Now if any building in the land was in need of something cheery hanging on the walls, the University of Essex would I'm sure you agree - even from my brief description above - more than be a candidate. However the University of Essex has a particularly left wing reputation, sadly resurgent despite the best efforts of myself and other members of Conservative Future, and this leaning is manifested in art. In the deepest depths of the University the Department of Government is identifiable by two things - the skirting boards and doors suddenly turning [blood] red as you turn the corner, and the fact that everywhere you look there's art. But not just any art, oh no, only the most depressing, oppressive, pessimistic and socialistic art will suffice here. All in greyscale and starring out from the wall are terrifying looking beggars, tearful children without shoes, women sobbing, broken down elderly folks and other similar images of suffering, which I believe are from South America and make Haiti look like Henley.
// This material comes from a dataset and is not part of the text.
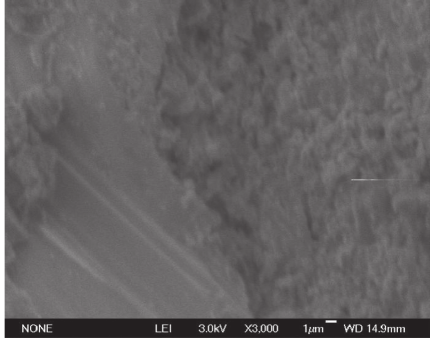
Figure 4: Sectional topography of 20G after deposition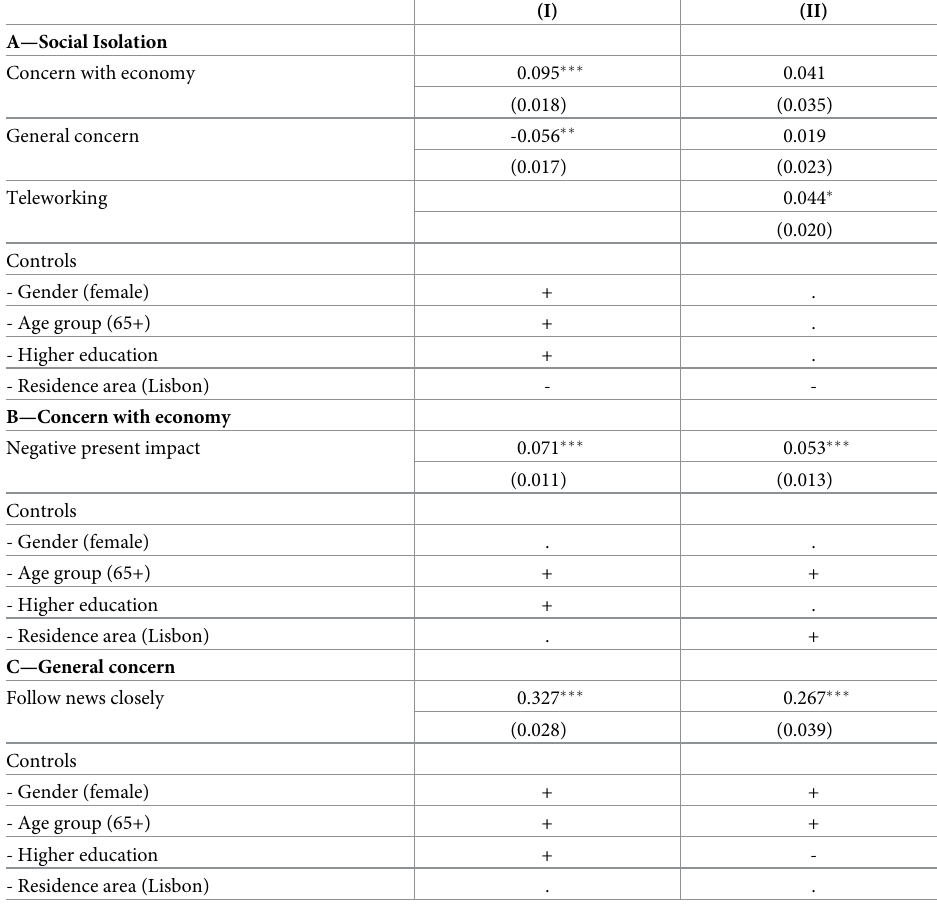
Table 5. SEM results for social isolation, concerns and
These artworks - if you can call them that -are however I feel illuminating in an unintended way; they carry to me not the artist's anti-capitalist message, but a message about the artist and his socialist kind. And that message is simple: socialists are pessimists. About human nature they are pessimists in that they see us all as either the oppressed, as featured on the art, or the oppressors, the unseen bogey-people responsibile. Never to them could we have the capacity and moral fibre to be neither the oppressed nor the oppressor, without of course the State. About the economy they are pessimists in that they doubt our ability to develop without them leading the way. Not apparent to them are humankind's unlimited talent, creativity and enterprise. To the socialist it's never sun, always rain: something becomes successful - that's inequality; something ends or changes - grab the violin. In a carnival of joy they'll find the child who lost her balloon, and rather than hope she gets another one, decide instead to ban balloons. (I'm stretching it a bit but you get my point).
What makes this election so interesting is the starkness of contrast between the parties in terms of Labour pessimism and Conservative optimism, and the choice of direction facing Britain. Labour has always been on the side of pessimism, of socialism, and Conservatives almost always on that of optimism, of freedom, but the clear blue water between the two in these terms has widened dramatically. It has become a choice between a Labour Party that believes in only the State and a Conservative Party that believes in people, between trust the masters and trust the people. Some find trusting people rather than the supposedly magical government to be uncomfortable - as reaction to the manifesto has shown - with fears that "ordinary people" (as opposed I assume to the magic pixies of the LEA) will be incapable of running schools or managing their own choices. It's a pessimism in ourselves that Labour plays on, just as they played on fears when BA, BP, British Gas, BT and other nationalised giants were denationalised. It makes the election not only a choice between Optimism and Pessimism, but a referendum on ourselves. Are we capable of making our own choices, or would we just rather be told? Let us hope optimism wins through.